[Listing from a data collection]

'''

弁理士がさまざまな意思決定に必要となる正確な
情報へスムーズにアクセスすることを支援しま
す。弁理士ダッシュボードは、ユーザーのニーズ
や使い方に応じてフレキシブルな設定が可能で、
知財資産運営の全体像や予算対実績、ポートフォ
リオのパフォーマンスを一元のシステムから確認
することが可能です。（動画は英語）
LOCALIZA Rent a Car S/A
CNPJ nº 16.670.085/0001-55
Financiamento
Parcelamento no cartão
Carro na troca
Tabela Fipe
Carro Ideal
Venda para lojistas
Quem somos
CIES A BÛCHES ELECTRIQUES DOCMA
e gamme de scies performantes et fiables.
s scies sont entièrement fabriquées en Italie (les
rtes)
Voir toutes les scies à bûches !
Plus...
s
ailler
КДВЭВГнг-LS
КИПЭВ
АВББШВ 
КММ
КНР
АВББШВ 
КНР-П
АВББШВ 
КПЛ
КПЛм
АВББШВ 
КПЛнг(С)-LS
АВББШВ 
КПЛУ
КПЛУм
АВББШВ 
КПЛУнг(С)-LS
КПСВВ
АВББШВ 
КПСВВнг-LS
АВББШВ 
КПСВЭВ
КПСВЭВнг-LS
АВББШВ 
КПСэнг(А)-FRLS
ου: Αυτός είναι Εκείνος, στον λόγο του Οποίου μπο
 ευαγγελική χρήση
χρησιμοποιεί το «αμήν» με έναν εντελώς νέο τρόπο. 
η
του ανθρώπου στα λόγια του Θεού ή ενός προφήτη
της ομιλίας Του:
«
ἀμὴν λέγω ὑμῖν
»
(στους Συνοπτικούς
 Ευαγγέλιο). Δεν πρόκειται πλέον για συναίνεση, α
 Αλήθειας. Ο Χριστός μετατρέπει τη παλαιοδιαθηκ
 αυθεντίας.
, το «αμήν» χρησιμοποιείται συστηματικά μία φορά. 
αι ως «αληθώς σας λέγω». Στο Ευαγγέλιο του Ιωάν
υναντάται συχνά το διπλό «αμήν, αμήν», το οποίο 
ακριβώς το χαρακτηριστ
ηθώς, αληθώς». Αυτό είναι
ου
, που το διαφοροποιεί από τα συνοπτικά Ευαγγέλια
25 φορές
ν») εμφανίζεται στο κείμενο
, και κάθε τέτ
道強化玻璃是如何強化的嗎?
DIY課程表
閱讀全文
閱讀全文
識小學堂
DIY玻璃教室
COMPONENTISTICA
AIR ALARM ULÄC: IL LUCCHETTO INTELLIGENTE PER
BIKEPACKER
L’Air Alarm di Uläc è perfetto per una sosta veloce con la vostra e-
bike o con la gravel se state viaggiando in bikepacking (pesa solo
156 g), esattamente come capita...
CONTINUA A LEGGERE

'''

Replace every "閱讀全文" in the listing above with "繼續閱讀", and give all the lines again with nothing else changed.

弁理士がさまざまな意思決定に必要となる正確な
情報へスムーズにアクセスすることを支援しま
す。弁理士ダッシュボードは、ユーザーのニーズ
や使い方に応じてフレキシブルな設定が可能で、
知財資産運営の全体像や予算対実績、ポートフォ
リオのパフォーマンスを一元のシステムから確認
することが可能です。（動画は英語）
LOCALIZA Rent a Car S/A
CNPJ nº 16.670.085/0001-55
Financiamento
Parcelamento no cartão
Carro na troca
Tabela Fipe
Carro Ideal
Venda para lojistas
Quem somos
CIES A BÛCHES ELECTRIQUES DOCMA
e gamme de scies performantes et fiables.
s scies sont entièrement fabriquées en Italie (les
rtes)
Voir toutes les scies à bûches !
Plus...
s
ailler
КДВЭВГнг-LS
КИПЭВ
АВББШВ 
КММ
КНР
АВББШВ 
КНР-П
АВББШВ 
КПЛ
КПЛм
АВББШВ 
КПЛнг(С)-LS
АВББШВ 
КПЛУ
КПЛУм
АВББШВ 
КПЛУнг(С)-LS
КПСВВ
АВББШВ 
КПСВВнг-LS
АВББШВ 
КПСВЭВ
КПСВЭВнг-LS
АВББШВ 
КПСэнг(А)-FRLS
ου: Αυτός είναι Εκείνος, στον λόγο του Οποίου μπο
 ευαγγελική χρήση
χρησιμοποιεί το «αμήν» με έναν εντελώς νέο τρόπο. 
η
του ανθρώπου στα λόγια του Θεού ή ενός προφήτη
της ομιλίας Του:
«
ἀμὴν λέγω ὑμῖν
»
(στους Συνοπτικούς
 Ευαγγέλιο). Δεν πρόκειται πλέον για συναίνεση, α
 Αλήθειας. Ο Χριστός μετατρέπει τη παλαιοδιαθηκ
 αυθεντίας.
, το «αμήν» χρησιμοποιείται συστηματικά μία φορά. 
αι ως «αληθώς σας λέγω». Στο Ευαγγέλιο του Ιωάν
υναντάται συχνά το διπλό «αμήν, αμήν», το οποίο 
ακριβώς το χαρακτηριστ
ηθώς, αληθώς». Αυτό είναι
ου
, που το διαφοροποιεί από τα συνοπτικά Ευαγγέλια
25 φορές
ν») εμφανίζεται στο κείμενο
, και κάθε τέτ
道強化玻璃是如何強化的嗎?
DIY課程表
繼續閱讀
繼續閱讀
識小學堂
DIY玻璃教室
COMPONENTISTICA
AIR ALARM ULÄC: IL LUCCHETTO INTELLIGENTE PER
BIKEPACKER
L’Air Alarm di Uläc è perfetto per una sosta veloce con la vostra e-
bike o con la gravel se state viaggiando in bikepacking (pesa solo
156 g), esattamente come capita...
CONTINUA A LEGGERE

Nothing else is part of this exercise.